EXERCISE INSTRUCTIONS —
Please turn the lines into a Markdown table, starting with the line that contains "2.乙方如勘察错误造成工程重" and going on through the line that contains "## Articles &". Use a Number column for the row number and a Content column for the line, and leave out blank lines.
═══ INPUT DATA ═══
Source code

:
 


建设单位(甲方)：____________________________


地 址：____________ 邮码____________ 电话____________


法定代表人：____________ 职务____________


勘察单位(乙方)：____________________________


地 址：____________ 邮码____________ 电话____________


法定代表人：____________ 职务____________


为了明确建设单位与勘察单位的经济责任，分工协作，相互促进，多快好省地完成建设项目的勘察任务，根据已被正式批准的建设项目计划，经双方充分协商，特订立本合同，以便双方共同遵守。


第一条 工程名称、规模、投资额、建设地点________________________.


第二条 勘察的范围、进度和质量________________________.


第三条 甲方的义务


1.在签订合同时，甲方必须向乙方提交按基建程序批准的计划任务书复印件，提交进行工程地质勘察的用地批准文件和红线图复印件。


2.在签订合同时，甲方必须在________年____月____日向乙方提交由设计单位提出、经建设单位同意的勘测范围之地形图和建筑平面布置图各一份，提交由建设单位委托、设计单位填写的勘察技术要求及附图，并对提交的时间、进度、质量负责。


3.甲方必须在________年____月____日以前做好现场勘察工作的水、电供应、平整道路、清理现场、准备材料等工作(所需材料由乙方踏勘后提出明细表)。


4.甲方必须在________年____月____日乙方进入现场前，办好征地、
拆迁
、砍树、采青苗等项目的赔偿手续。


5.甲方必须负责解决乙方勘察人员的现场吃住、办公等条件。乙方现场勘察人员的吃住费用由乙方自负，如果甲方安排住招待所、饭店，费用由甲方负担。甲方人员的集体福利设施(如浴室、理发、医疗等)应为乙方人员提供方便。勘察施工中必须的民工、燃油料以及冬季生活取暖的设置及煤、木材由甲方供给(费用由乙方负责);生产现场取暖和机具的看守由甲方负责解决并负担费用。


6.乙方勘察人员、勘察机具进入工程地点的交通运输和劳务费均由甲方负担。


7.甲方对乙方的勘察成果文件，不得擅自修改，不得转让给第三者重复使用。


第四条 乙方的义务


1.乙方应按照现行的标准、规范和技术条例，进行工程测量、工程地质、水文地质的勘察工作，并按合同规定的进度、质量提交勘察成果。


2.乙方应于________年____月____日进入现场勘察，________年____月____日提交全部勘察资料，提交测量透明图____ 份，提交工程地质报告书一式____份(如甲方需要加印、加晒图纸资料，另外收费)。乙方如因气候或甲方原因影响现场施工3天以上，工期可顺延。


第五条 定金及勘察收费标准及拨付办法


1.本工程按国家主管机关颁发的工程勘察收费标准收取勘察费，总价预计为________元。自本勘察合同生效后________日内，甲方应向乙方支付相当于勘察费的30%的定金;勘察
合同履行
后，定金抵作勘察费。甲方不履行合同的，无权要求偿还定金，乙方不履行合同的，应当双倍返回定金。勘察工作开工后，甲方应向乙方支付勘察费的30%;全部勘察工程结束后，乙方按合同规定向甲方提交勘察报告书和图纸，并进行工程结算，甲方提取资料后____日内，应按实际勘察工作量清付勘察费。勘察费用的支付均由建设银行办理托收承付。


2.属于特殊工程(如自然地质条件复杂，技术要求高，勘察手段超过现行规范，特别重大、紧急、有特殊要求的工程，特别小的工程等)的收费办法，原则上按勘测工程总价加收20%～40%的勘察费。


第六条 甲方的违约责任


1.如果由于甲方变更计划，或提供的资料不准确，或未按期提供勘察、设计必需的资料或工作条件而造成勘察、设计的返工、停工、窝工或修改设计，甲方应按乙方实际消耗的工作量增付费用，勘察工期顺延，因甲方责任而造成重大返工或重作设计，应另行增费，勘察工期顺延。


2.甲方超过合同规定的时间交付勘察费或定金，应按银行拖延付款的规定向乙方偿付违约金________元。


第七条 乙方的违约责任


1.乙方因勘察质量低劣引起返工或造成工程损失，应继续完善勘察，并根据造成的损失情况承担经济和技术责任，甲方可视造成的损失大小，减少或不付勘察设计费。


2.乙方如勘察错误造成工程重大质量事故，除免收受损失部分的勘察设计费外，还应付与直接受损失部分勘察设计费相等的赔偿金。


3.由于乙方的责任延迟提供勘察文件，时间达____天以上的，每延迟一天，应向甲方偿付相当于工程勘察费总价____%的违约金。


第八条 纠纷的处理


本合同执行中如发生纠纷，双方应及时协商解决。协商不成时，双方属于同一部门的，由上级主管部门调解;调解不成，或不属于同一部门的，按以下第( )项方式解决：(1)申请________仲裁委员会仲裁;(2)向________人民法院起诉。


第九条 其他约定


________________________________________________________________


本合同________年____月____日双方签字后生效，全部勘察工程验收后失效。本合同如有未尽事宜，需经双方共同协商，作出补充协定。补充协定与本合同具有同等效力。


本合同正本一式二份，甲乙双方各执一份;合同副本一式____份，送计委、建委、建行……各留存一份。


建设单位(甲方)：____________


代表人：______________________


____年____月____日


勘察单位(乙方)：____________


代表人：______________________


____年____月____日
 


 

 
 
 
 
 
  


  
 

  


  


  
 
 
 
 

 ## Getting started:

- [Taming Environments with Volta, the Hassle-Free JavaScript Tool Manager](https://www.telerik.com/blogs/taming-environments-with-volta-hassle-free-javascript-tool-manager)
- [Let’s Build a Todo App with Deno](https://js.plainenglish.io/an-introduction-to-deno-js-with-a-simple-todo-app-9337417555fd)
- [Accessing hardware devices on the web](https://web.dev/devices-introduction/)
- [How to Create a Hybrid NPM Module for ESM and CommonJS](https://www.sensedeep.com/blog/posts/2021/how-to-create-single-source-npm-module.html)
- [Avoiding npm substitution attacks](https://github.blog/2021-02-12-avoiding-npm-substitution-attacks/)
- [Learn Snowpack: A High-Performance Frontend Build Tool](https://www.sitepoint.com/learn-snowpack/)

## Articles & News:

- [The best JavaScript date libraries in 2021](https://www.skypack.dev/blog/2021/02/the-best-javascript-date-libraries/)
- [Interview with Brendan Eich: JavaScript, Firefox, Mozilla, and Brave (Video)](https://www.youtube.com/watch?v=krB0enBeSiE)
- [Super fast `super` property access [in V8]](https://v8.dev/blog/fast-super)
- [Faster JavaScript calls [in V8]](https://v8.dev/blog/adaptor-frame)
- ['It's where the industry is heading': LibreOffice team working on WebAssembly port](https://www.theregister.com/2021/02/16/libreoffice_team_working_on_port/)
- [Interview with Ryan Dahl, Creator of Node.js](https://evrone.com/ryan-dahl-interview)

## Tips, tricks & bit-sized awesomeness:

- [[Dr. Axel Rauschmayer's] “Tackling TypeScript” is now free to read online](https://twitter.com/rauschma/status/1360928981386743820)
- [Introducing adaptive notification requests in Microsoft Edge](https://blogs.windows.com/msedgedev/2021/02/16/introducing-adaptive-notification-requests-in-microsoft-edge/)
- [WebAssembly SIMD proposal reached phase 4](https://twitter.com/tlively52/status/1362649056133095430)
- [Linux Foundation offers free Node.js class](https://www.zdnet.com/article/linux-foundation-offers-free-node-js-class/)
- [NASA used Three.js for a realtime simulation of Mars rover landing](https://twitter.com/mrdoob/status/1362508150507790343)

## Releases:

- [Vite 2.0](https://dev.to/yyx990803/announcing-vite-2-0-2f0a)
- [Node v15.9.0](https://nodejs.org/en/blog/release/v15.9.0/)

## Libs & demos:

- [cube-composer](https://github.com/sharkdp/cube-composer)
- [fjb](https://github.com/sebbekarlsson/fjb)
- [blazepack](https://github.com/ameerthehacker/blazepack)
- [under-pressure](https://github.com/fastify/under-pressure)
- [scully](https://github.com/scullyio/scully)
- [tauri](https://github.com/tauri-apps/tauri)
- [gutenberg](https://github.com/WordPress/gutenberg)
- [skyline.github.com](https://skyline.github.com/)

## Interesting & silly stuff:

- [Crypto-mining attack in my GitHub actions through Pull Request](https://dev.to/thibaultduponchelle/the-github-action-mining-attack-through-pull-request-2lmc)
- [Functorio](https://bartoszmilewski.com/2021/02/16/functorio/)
═══
RESPONSE AREA —
| Number | Content |
|---|---|
| 1 | 2.乙方如勘察错误造成工程重大质量事故，除免收受损失部分的勘察设计费外，还应付与直接受损失部分勘察设计费相等的赔偿金。 |
| 2 | 3.由于乙方的责任延迟提供勘察文件，时间达____天以上的，每延迟一天，应向甲方偿付相当于工程勘察费总价____%的违约金。 |
| 3 | 第八条 纠纷的处理 |
| 4 | 本合同执行中如发生纠纷，双方应及时协商解决。协商不成时，双方属于同一部门的，由上级主管部门调解;调解不成，或不属于同一部门的，按以下第( )项方式解决：(1)申请________仲裁委员会仲裁;(2)向________人民法院起诉。 |
| 5 | 第九条 其他约定 |
| 6 | ________________________________________________________________ |
| 7 | 本合同________年____月____日双方签字后生效，全部勘察工程验收后失效。本合同如有未尽事宜，需经双方共同协商，作出补充协定。补充协定与本合同具有同等效力。 |
| 8 | 本合同正本一式二份，甲乙双方各执一份;合同副本一式____份，送计委、建委、建行……各留存一份。 |
| 9 | 建设单位(甲方)：____________ |
| 10 | 代表人：______________________ |
| 11 | ____年____月____日 |
| 12 | 勘察单位(乙方)：____________ |
| 13 | 代表人：______________________ |
| 14 | ____年____月____日 |
| 15 |  ## Getting started: |
| 16 | - [Taming Environments with Volta, the Hassle-Free JavaScript Tool Manager](https://www.telerik.com/blogs/taming-environments-with-volta-hassle-free-javascript-tool-manager) |
| 17 | - [Let’s Build a Todo App with Deno](https://js.plainenglish.io/an-introduction-to-deno-js-with-a-simple-todo-app-9337417555fd) |
| 18 | - [Accessing hardware devices on the web](https://web.dev/devices-introduction/) |
| 19 | - [How to Create a Hybrid NPM Module for ESM and CommonJS](https://www.sensedeep.com/blog/posts/2021/how-to-create-single-source-npm-module.html) |
| 20 | - [Avoiding npm substitution attacks](https://github.blog/2021-02-12-avoiding-npm-substitution-attacks/) |
| 21 | - [Learn Snowpack: A High-Performance Frontend Build Tool](https://www.sitepoint.com/learn-snowpack/) |
| 22 | ## Articles & News: |